Passos seguintes, cuidado com os espelhos no chão! nos levam ao tableau do canto, que do foco adequado mostra reproduzir as duas fileiras de palmeiras imperiais da alameda central do Jardim Botânico do Rio de Janeiro, sendo a da esquerda absolutamente retilínea e a outra, ligeiramente enviesada, e que ao final "fingem" se encontrar - perspectiva, profundidade e ponto de fuga originais a ponto de causar inveja a Pierro della Francesca e a Meindert Hobbema, sempre tão citados. Com o acréscimo de que as palmeiras, todas elas, são meticulosamente "calculadas", id est, troncos, ramagens e folhagens, são desenhados com as tais subtrações do homem que calculava para chegar ao infinito. E chegou! Chegou?!

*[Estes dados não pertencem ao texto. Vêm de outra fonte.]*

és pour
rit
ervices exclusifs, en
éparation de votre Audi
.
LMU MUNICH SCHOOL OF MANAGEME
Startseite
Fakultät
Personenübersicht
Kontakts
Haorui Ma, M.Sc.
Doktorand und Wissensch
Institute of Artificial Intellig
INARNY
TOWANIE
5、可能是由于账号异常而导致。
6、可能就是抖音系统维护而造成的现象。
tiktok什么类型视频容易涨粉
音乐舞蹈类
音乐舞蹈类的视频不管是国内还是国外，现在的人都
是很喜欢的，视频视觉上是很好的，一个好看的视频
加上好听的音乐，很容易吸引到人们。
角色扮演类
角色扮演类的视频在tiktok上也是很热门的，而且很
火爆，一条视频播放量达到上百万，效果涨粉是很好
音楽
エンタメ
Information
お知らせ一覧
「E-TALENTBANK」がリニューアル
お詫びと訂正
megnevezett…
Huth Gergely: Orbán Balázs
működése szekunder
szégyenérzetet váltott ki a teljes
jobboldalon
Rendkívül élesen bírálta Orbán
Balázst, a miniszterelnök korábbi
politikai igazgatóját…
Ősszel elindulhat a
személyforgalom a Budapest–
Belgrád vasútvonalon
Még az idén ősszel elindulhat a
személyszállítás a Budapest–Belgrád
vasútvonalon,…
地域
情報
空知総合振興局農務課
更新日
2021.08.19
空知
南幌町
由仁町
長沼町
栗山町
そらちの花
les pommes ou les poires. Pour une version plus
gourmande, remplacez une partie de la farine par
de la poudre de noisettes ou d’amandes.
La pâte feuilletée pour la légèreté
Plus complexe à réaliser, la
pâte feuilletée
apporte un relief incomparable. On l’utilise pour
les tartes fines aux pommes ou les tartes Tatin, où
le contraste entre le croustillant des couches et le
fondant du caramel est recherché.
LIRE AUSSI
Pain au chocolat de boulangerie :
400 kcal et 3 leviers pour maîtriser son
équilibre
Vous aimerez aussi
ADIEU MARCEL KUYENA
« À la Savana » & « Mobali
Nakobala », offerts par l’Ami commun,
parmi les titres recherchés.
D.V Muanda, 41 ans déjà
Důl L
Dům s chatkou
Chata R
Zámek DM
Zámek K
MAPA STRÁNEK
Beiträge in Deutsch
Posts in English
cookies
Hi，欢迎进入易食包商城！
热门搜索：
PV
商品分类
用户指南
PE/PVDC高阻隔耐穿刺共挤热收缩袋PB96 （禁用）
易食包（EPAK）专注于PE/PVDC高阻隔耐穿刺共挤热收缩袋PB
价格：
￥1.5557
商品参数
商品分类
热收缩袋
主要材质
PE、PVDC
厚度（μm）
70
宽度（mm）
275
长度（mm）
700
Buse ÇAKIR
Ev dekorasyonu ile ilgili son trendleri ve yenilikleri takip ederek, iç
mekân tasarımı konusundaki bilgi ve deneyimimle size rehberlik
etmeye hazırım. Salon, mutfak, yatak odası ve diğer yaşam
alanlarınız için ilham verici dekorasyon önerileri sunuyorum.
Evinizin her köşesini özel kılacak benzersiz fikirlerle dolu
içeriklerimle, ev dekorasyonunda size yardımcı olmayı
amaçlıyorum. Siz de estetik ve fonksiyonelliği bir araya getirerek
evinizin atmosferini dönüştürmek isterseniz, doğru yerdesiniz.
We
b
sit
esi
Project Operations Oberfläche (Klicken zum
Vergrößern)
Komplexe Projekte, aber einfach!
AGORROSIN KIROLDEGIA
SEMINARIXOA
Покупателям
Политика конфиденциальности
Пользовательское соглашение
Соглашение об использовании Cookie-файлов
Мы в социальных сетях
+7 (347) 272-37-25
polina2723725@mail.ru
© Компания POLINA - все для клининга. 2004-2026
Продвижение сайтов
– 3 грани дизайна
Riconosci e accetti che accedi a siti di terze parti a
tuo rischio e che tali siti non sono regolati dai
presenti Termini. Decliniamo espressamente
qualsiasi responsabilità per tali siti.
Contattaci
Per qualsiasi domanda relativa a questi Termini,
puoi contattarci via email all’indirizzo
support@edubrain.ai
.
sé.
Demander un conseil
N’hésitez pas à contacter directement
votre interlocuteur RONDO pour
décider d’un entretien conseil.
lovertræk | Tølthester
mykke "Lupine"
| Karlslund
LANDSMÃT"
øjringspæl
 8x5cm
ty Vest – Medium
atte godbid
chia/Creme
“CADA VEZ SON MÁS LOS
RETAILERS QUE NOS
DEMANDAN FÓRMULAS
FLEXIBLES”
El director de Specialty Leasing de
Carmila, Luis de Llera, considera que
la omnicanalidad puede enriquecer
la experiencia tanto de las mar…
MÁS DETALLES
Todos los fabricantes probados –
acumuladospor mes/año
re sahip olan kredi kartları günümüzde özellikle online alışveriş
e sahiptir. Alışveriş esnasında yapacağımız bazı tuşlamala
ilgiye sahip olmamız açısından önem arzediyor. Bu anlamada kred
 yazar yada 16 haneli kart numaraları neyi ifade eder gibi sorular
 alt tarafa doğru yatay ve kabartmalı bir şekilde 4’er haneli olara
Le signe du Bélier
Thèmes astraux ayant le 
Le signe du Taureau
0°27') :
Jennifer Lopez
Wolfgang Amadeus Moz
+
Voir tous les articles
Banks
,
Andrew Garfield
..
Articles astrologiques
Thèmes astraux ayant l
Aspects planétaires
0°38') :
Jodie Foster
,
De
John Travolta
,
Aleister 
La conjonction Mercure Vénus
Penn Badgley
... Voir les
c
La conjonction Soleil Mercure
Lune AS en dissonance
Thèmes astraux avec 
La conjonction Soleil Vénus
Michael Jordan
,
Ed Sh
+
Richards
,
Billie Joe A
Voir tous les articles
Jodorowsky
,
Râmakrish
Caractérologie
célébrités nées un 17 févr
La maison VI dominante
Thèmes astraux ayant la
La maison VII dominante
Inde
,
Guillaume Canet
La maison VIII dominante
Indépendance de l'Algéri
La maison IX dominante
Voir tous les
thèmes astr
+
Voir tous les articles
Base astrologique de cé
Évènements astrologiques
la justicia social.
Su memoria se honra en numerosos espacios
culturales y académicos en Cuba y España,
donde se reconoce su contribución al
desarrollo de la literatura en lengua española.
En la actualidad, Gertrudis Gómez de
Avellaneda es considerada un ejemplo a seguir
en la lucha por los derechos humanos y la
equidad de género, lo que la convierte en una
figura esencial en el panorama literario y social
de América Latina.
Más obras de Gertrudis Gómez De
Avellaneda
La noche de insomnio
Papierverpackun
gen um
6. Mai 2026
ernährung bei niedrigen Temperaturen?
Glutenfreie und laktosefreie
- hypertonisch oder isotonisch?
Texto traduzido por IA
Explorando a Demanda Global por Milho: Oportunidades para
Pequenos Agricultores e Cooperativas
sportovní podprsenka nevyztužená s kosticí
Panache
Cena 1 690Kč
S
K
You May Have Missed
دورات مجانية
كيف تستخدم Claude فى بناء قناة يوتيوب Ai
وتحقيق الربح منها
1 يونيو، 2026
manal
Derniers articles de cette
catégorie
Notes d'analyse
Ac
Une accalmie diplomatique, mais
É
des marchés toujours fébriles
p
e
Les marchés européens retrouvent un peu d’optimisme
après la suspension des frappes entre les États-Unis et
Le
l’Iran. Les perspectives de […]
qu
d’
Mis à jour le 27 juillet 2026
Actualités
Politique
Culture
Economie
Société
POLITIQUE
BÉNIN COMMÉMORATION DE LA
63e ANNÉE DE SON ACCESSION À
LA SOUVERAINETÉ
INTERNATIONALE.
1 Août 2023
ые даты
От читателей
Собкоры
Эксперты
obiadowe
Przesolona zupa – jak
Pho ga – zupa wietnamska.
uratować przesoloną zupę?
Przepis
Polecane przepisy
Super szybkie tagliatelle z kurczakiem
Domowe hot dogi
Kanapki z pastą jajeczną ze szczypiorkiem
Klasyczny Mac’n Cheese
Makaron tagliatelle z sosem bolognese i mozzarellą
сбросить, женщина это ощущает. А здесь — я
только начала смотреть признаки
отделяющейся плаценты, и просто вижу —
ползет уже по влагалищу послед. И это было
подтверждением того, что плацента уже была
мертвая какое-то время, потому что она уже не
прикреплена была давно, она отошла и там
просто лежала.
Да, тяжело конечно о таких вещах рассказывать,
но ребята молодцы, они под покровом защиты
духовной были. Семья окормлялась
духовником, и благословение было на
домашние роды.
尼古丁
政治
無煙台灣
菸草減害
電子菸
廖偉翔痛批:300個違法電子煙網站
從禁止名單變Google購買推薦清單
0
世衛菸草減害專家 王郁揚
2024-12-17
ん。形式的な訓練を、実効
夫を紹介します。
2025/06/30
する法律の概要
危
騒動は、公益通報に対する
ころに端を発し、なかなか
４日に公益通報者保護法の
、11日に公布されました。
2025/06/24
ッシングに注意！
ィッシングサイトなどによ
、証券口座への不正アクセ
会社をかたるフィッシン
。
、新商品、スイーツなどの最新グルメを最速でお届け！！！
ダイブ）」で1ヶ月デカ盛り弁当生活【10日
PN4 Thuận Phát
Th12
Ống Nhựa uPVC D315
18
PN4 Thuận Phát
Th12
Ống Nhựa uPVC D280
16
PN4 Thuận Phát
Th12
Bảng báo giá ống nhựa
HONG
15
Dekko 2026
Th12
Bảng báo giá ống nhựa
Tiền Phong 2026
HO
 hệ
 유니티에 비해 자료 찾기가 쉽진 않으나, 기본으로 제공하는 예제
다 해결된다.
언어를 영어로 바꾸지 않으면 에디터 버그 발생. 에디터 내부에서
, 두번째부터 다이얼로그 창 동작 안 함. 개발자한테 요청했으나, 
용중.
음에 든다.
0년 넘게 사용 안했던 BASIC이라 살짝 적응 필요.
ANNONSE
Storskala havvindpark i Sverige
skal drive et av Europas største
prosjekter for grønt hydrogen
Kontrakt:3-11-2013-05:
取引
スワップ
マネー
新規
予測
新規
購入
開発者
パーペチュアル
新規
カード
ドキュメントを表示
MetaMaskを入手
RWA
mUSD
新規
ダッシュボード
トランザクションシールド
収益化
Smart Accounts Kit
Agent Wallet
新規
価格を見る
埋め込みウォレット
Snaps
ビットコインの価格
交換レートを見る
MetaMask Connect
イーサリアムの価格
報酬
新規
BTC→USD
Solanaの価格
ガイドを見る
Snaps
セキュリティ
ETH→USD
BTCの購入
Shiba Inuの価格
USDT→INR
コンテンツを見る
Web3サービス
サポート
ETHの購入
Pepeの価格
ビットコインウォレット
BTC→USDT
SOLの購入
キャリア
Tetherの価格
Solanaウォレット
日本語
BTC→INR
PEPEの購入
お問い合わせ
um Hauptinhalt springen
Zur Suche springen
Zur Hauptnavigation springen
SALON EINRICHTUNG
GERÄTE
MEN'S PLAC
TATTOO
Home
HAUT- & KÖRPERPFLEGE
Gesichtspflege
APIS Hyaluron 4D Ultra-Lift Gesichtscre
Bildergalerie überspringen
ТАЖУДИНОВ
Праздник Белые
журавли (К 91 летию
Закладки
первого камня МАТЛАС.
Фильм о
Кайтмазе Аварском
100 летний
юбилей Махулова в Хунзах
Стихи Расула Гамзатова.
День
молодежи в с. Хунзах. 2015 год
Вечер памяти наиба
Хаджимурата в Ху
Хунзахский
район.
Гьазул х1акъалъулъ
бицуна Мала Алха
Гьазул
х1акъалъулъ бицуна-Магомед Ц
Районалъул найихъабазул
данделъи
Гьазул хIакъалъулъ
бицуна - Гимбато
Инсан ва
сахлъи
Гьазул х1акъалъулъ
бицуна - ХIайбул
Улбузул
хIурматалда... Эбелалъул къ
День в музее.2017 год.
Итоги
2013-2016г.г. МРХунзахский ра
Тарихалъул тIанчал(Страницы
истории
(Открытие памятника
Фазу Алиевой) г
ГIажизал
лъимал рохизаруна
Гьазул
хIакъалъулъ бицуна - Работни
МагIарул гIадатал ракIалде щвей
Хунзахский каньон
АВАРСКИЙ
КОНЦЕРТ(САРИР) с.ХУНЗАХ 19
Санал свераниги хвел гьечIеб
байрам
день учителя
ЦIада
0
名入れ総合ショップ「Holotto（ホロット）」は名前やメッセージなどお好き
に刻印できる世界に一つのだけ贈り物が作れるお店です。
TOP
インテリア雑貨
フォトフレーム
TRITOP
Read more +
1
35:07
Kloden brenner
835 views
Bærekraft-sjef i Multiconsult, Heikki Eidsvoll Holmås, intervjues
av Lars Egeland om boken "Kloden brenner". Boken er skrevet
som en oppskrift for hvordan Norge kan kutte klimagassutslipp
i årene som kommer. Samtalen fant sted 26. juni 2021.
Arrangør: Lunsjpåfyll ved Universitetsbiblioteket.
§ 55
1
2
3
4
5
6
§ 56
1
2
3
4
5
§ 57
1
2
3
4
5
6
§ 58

Não deve ter chegado - isso ainda leva algum tempo que costuma ser infinito. Quem aqui chegou, entretanto, e foi há 500 anos, foram os piratas portugueses, que a mando do pirata-mor, seu rei, ocuparam e estupraram e espoliaram estes "tristes trópicos", para não esquecer do outro. E, claro, das outras - as inocentes, estas sim! imaculadas índias. Você vai perguntar, mas o que tem isso a ver agora? Como não? As provas e os testemunhos, os climachauskescos marcos de posse! que, possuídos pela cobiça, aqui deixaram, possuindo também as a correntes trazidas (arrastadas) negras, estão todos lá, na obra do de báltica raiz artista. Por acaso, o bloco do cintilante mármore não diz do ouro e das pedras preciosas, que, como o tronco e a senzala dos africanos e a carnificina dos autóctones, daqui com dor foram arrancados e, via Portugália, na voraz e pirata-imperatriz ElizBritânia despejados? Portugal subtraiu, subtraiu, mas acabou pária. Deixou, entretanto, aqui, coisas boas como o Jardim Botânico, dirá algum incauto. E precisava? E isto aqui já não era um imenso jardim botânico natural e, também! zoológico a céu aberto?! Está certo, águas passadas não movem moinhos - o cavaleiro da triste figura e seu fiel escudeiro descobriram isso, ainda que amarga e tardiamente -, mas movem artes. Que não sei por que nos comovem.